Versioning Prompts, Policies, and Models Together

Cross-Industry • ~7–8 min read • Updated Sep 27, 2024

Context

Most AI regressions aren’t single-file mistakes—they’re set mismatches: a prompt tweak that clashes with a new policy filter, or a routing change that invalidates cached outputs. Treating each artifact separately makes rollbacks messy and audits painful. Release sets, not parts.

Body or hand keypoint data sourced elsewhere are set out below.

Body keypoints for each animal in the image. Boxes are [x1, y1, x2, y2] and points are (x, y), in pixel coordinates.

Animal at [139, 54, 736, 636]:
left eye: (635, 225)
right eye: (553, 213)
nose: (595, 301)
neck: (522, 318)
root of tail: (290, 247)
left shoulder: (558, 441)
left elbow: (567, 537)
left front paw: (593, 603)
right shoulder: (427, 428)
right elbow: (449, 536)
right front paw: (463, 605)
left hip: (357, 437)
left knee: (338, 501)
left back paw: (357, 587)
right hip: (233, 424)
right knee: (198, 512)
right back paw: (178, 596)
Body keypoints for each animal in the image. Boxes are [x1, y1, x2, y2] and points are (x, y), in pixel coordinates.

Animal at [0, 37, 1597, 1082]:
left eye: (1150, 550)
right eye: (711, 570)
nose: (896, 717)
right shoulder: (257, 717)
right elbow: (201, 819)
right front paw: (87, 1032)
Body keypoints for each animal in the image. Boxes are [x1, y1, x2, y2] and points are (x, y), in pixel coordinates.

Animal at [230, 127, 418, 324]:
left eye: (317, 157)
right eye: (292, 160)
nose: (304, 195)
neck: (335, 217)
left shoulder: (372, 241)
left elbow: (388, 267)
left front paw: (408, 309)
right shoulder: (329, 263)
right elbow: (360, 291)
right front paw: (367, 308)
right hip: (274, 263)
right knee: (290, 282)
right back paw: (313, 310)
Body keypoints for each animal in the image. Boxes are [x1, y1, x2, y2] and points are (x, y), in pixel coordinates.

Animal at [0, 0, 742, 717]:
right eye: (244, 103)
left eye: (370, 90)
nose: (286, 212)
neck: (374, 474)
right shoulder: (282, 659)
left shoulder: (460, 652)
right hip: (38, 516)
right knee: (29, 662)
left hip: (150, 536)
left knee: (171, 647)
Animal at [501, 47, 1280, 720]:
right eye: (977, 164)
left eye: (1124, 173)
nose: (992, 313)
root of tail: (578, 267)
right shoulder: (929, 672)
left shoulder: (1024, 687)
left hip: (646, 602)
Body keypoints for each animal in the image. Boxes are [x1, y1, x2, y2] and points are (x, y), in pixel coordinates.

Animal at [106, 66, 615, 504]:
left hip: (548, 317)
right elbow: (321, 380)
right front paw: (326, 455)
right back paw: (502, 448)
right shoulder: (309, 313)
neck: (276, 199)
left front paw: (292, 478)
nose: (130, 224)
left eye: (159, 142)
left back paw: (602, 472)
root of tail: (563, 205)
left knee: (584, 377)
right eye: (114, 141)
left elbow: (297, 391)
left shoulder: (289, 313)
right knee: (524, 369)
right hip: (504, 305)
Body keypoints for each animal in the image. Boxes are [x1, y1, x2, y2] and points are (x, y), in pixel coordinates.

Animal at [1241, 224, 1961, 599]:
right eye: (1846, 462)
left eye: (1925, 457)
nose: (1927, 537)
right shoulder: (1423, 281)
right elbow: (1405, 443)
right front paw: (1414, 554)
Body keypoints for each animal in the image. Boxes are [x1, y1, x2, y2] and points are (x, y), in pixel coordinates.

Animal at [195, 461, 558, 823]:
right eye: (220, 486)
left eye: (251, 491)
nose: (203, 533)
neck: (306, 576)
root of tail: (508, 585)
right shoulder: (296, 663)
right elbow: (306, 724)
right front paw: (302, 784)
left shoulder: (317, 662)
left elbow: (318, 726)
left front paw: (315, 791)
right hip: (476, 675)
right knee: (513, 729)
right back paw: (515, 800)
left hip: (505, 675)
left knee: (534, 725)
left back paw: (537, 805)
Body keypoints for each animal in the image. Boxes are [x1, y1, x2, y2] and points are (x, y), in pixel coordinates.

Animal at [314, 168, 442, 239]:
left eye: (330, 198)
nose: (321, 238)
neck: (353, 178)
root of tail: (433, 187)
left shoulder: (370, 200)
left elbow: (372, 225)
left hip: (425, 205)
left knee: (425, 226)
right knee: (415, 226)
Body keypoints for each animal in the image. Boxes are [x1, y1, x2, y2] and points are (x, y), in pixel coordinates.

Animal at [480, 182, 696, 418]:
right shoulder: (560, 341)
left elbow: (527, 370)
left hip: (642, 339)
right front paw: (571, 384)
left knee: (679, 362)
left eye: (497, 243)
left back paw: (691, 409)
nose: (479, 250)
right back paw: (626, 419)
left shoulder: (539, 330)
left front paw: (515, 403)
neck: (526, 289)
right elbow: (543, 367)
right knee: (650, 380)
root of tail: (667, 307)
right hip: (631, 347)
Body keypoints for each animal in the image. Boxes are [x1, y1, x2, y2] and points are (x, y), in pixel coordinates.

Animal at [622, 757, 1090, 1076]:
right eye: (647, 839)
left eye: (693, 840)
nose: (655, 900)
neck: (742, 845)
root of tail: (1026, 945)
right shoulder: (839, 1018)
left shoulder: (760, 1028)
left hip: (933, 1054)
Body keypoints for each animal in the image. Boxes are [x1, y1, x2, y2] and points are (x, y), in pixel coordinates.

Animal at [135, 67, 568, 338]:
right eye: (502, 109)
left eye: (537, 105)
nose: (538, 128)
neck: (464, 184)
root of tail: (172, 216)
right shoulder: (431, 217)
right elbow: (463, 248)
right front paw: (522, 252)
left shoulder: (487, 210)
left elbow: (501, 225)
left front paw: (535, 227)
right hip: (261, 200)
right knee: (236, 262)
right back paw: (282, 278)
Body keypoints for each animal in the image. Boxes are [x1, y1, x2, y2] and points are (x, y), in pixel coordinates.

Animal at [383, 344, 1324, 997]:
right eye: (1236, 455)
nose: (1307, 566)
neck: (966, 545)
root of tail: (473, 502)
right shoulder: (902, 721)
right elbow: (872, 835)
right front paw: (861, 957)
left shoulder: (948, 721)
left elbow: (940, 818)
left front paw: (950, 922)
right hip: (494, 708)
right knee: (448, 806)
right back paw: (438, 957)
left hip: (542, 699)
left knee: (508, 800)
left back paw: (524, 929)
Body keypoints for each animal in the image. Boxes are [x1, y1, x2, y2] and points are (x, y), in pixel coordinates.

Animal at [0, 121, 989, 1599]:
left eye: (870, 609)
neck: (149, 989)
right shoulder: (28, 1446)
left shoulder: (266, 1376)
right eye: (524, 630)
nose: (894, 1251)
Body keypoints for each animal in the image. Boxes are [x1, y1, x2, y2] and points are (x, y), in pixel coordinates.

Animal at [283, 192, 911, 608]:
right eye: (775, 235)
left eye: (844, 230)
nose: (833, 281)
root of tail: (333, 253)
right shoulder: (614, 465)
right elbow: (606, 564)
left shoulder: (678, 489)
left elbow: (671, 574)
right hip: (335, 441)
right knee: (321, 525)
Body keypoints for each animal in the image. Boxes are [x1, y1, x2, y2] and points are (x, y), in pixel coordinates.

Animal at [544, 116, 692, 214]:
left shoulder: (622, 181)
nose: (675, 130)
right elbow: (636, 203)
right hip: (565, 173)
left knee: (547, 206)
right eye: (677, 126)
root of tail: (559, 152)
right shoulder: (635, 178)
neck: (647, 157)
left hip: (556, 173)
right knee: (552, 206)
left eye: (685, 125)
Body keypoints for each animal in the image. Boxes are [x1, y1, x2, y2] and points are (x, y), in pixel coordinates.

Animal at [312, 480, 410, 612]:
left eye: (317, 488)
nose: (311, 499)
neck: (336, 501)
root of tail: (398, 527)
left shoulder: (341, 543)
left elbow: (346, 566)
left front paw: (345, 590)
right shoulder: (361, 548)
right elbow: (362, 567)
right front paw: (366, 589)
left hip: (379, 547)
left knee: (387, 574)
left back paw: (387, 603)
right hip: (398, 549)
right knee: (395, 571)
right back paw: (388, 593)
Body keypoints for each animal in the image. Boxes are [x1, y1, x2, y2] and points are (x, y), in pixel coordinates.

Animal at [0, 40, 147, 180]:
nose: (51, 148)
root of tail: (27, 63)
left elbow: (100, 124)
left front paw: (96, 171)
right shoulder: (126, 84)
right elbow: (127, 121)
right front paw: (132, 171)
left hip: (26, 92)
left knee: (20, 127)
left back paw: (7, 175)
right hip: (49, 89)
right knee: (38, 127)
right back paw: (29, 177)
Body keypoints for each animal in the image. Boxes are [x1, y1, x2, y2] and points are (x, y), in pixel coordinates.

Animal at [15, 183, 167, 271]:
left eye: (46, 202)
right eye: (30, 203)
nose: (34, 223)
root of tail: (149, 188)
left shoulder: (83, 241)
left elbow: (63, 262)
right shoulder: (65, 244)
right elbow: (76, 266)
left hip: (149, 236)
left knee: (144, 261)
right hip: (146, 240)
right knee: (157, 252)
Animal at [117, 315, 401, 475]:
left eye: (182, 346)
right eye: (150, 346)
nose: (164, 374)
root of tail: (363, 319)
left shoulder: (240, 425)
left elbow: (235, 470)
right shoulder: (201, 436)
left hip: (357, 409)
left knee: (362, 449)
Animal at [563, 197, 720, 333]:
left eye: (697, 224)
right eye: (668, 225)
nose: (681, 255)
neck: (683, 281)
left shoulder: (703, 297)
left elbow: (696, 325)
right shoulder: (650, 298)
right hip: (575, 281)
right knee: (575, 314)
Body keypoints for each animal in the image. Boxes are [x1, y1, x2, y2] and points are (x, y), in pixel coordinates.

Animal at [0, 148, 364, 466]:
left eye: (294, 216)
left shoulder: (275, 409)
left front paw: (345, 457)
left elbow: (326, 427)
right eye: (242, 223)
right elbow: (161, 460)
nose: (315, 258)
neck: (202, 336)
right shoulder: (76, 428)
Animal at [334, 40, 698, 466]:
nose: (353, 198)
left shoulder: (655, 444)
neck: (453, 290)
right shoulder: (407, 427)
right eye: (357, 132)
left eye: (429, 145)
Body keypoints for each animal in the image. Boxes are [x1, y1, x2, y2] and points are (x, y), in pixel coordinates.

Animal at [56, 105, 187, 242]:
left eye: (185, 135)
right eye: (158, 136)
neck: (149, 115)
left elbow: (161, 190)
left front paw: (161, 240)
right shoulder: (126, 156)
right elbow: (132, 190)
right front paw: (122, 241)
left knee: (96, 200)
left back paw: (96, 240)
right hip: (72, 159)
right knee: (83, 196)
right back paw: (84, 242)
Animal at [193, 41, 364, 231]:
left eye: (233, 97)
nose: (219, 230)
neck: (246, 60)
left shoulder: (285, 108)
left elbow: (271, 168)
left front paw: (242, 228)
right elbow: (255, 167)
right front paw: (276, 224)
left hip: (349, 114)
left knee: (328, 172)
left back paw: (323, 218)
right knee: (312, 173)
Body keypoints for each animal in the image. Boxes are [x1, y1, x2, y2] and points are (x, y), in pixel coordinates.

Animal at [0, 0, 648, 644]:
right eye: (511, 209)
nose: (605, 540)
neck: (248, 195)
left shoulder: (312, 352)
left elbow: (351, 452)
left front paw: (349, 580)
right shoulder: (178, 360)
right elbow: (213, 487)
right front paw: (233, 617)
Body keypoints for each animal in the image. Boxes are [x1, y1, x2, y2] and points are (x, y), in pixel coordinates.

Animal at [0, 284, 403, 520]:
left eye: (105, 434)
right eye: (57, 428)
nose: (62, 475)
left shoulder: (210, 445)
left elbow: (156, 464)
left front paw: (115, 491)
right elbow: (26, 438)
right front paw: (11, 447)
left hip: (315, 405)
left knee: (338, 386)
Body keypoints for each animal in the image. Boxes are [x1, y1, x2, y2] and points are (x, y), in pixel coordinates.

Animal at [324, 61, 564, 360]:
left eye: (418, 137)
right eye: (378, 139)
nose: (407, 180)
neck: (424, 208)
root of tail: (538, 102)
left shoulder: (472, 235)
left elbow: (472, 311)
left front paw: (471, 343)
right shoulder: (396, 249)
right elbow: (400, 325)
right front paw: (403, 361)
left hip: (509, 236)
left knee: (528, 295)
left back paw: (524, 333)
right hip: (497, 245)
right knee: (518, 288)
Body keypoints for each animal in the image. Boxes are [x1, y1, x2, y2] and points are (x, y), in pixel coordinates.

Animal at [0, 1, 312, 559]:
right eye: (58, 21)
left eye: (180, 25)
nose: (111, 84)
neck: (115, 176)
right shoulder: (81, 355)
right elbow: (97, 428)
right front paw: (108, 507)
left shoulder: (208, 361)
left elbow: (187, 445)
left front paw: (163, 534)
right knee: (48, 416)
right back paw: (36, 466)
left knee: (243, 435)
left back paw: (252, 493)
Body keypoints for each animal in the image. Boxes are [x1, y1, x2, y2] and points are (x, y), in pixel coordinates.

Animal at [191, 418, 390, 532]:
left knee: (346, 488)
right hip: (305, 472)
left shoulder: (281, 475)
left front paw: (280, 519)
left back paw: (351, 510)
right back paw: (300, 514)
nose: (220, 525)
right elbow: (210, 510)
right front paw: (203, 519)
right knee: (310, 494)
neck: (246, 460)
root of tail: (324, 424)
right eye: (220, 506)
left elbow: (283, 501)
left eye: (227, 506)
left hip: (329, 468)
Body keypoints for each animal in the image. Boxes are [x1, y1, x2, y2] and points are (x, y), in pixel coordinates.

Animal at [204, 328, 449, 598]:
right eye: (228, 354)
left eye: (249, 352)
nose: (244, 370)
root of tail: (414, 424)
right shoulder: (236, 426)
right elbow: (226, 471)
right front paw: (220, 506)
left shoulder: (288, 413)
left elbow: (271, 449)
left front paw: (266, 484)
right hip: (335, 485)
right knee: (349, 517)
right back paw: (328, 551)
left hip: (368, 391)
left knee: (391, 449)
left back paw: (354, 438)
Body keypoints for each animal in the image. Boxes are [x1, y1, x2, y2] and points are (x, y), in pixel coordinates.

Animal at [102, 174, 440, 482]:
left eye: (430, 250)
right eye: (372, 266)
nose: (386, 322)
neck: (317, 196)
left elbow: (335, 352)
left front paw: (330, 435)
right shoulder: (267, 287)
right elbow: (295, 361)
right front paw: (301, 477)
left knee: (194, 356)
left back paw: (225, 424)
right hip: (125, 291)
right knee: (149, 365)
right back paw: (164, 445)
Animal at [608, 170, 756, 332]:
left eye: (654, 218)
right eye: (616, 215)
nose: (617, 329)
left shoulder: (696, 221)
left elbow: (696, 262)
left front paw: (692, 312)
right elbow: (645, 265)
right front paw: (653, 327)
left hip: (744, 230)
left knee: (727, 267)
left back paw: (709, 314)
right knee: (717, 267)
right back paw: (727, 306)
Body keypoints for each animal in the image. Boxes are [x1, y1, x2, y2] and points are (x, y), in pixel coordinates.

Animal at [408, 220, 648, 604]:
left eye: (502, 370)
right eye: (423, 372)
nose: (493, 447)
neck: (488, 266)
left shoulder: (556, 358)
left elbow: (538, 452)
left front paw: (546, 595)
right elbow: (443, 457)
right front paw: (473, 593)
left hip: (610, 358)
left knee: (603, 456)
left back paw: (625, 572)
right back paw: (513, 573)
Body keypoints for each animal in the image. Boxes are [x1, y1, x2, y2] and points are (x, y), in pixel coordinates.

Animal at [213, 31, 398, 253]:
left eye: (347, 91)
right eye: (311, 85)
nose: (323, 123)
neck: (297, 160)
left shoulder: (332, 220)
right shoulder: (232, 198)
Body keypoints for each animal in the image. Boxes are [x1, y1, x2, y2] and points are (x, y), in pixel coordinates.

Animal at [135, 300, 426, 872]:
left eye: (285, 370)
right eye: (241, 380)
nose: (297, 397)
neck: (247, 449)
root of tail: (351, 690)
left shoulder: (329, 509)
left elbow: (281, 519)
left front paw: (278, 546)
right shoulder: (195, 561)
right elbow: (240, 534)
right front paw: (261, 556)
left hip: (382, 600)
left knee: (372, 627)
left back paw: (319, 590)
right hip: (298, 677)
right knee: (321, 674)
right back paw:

Core Framework: Release Sets

  1. Define the set: {model_ref, prompt_pack, policy_pack, routing_table, tool_specs, retrieval_cfg, eval_suite}.
  2. Single tag: Use one immutable tag (e.g., ai-suite@2024.09.27) applied to every artifact and runtime switch.
  3. SemVer the set: MAJOR (policy or model change), MINOR (prompt/routing), PATCH (typo, threshold nudge).
  4. Environment gates: dev → staging → canary → prod with the same set tag; no “rebuilds” between envs.
  5. Diffs & notes: Store human-readable release notes, and machine diffs for prompts/policies & routing deltas.

Recommended Actions

  1. Create a Set Manifest: Versioned JSON (or lockfile) listing all artifact URIs and checksums.
  2. Tie CI to Evals: Staging promotion requires passing the tagged eval_suite (answerability, safety, latency, cost).
  3. Wire Feature Flags: Roll out by segment or tenant; keep previous set hot for instant rollback.
  4. Cache Discipline: Namespaced caches by set tag; invalidate on promotion to avoid mixed outputs.
  5. Policy Precedence: Registry that enforces system > policy > tool > app prompts per set.

Common Pitfalls

  • Artifact drift: Prompt edited in-prod without bumping the set tag → unreproducible incidents.
  • Env snowflakes: Rebuilding prompts or dependencies per env creates “works in staging” bugs.
  • Unscoped caches: Old answers leaking into new releases; no TTL by risk tier.
  • Shadow changes: Vendor model updates without model pinning & fitness checks.

Quick Win Checklist

  • Introduce a set manifest and tag today’s prod as ai-suite@YYYY.MM.DD.
  • Namespace caches by set tag; add TTLs by use-case risk.
  • Require eval pass for promotion; store scorecard alongside release notes.
  • Pin vendor models (ID + date); alert on upstream weight changes.

Closing

Versioning AI as a set makes behavior reproducible, audits simple, and rollbacks instant. That’s how you ship faster without surprises.